After the level of vascular hemophilia factor is normal, thrombosis prevention and treatment should be carried out in time, and immunosuppressive therapy for AWS combined with thromboprophylaxis therapy can often achieve good clinical results.

3. Other coagulation factor defects

Deficiencies in FVII,FVIII,FX.,FX., and FXI have all been reported in cases10–12, with varying levels of bleeding severity. Treatment is similar to AWS.

3. Thrombotic microangiopathy causes bleeding

1. Diffuse alveolar hemorrhage syndrome

Diffuse alveolar hemorrhage syndrome is an inflammatory destruction of the pulmonary microcirculation and is rare. It is more common in people with catastrophic antiphospholipid syndrome (CAPS).

High-dose glucocorticoids are the treatment of choice, with combinations preferring monotherapy. Rituximab and cyclophosphamide work well, but mycophenolate mofetil and azathioprine are not effective. Plasmapheresis and IVIG therapy may be done with CAPS.

2. Adrenal bleeding

Adrenal hemorrhage is rare and relatively common in CAPS, occurring in 10 to 16% 13. Often precipitated by trauma, invasive procedures, infection, and discontinuation of warfarin. Its mechanism is considered to be related to the adrenal gland having three blood supply arteries and one drainage vein. Once a blood clot forms in a drainage vein, bleeding can easily occur. Bleeding is often accompanied by adrenal cortex failure.

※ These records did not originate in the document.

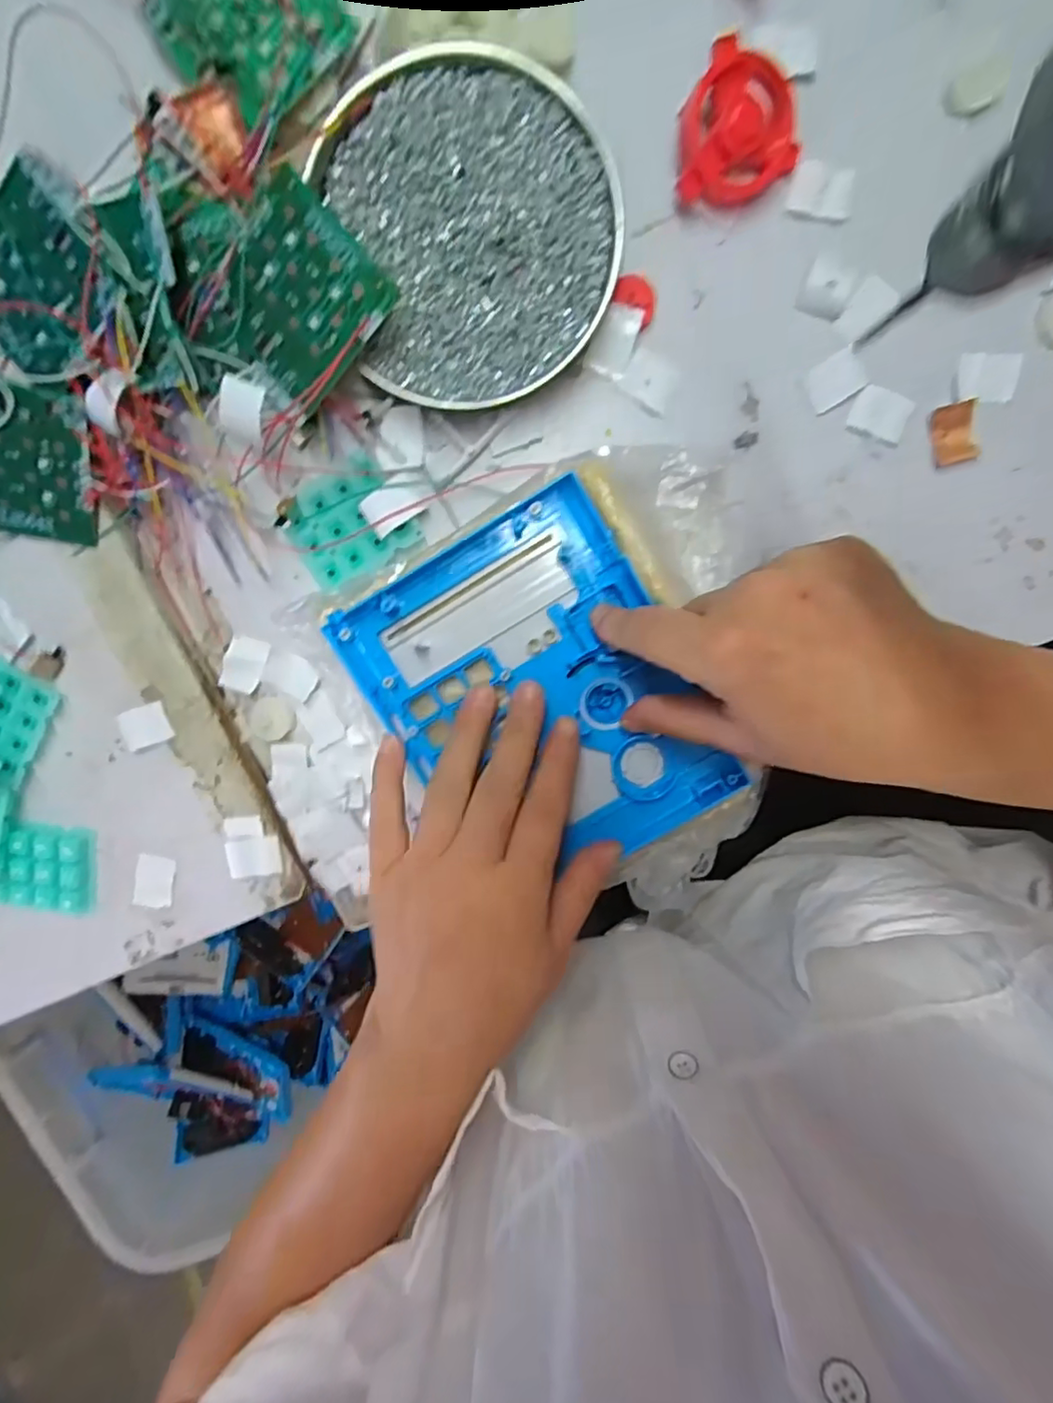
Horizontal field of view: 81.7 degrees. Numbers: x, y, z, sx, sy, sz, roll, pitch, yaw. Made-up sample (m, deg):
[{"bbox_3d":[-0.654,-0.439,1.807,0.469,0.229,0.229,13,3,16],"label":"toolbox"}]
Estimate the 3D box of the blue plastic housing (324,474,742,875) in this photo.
[{"bbox_3d":[0.006,0.001,0.285,0.130,0.019,0.163,-29,98,5],"label":"blue plastic housing"}]

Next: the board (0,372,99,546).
[{"bbox_3d":[-0.240,-0.115,0.286,0.071,0.004,0.070,13,113,-1],"label":"board"}]

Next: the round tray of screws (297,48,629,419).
[{"bbox_3d":[-0.023,-0.208,0.272,0.119,0.024,0.131,-15,100,4],"label":"round tray of screws"}]

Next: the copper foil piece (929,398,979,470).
[{"bbox_3d":[0.205,-0.128,0.291,0.020,0.005,0.027,-15,100,4],"label":"copper foil piece"}]

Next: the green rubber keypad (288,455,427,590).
[{"bbox_3d":[-0.087,-0.089,0.301,0.059,0.007,0.047,-29,98,6],"label":"green rubber keypad"}]

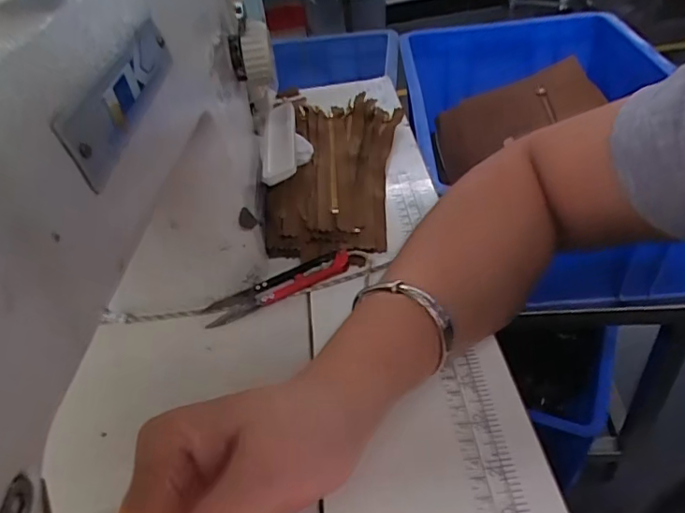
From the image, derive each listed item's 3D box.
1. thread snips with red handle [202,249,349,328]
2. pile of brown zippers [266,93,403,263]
[{"bbox_3d":[-0.044,0.021,0.376,0.104,0.013,0.021,-20,41,-15],"label":"thread snips with red handle"},{"bbox_3d":[-0.002,-0.079,0.480,0.109,0.034,0.228,-2,39,6],"label":"pile of brown zippers"}]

Adrenal bleeding may require hormone replacement therapy while preventing blood clots. Unless severe and extensive systemic bleeding occurs, try not to discontinue anticoagulant drugs.

3. Catastrophic antiphospholipid syndrome (CAPS)

Infection, malignancy, trauma, invasive procedures, activity of underlying autoimmune diseases, pregnancy complications, use of drugs such as oral contraceptives, and cessation of anticoagulation or inadequate anticoagulation are causes of CAPS. Pathological complement activation plays a key role in CAPS14. The causes of CAPS bleeding are complex15,16, mainly related to platelet hyperactivation and depletion leading to secondary thrombocytopenia, coagulation factor depletion, endothelial cell damage and power failure, TTP-like coagulation abnormalities, and may develop into DIC.

Treatment includes suppressing the immune system and reducing the production of antiphospholipid antibodies, preventing thrombotic events, and treating precipitating factors. Corticosteroids, IVIG, plasmapheresis, cyclophosphamide, rituximab, and eculizumab can all be used for treatment.

4. Antithrombotic therapy induces bleeding

Serious adverse events such as bleeding of the central nervous system and bleeding of the gastrointestinal tract occur in antithrombotic therapy. The bleeding probability of anticoagulants is 3-6 people/100 people/year17, and the bleeding probability of antiplatelet preparations is 3-4 people/1000 people/year18. Warfarin indirestr 4.0 or higher, combination antithrombotic therapy, older adults over 75 years of age, history of major bleeding (mostly gastrointestinal), malignancy, poorly controlled hypertension, leukopenia, poor patient compliance are all high risk factors for the development of antithrombotic therapy-related bleeding19–21.

5. Summary

Bleeding is a rare and often severe comorbidity of APS. The causes are related to thrombocytopenia, acquired coagulation factor deficiency (mainly hypothrombinogen), thrombotic microangiopathy, and adverse reactions to antithrombotic therapy (mainly warfarin). The management of bleeding is challenging and requires balancing the relationship between hemostasis and antithrombosis. Controlling bleeding while removing bleeding is key to treatment.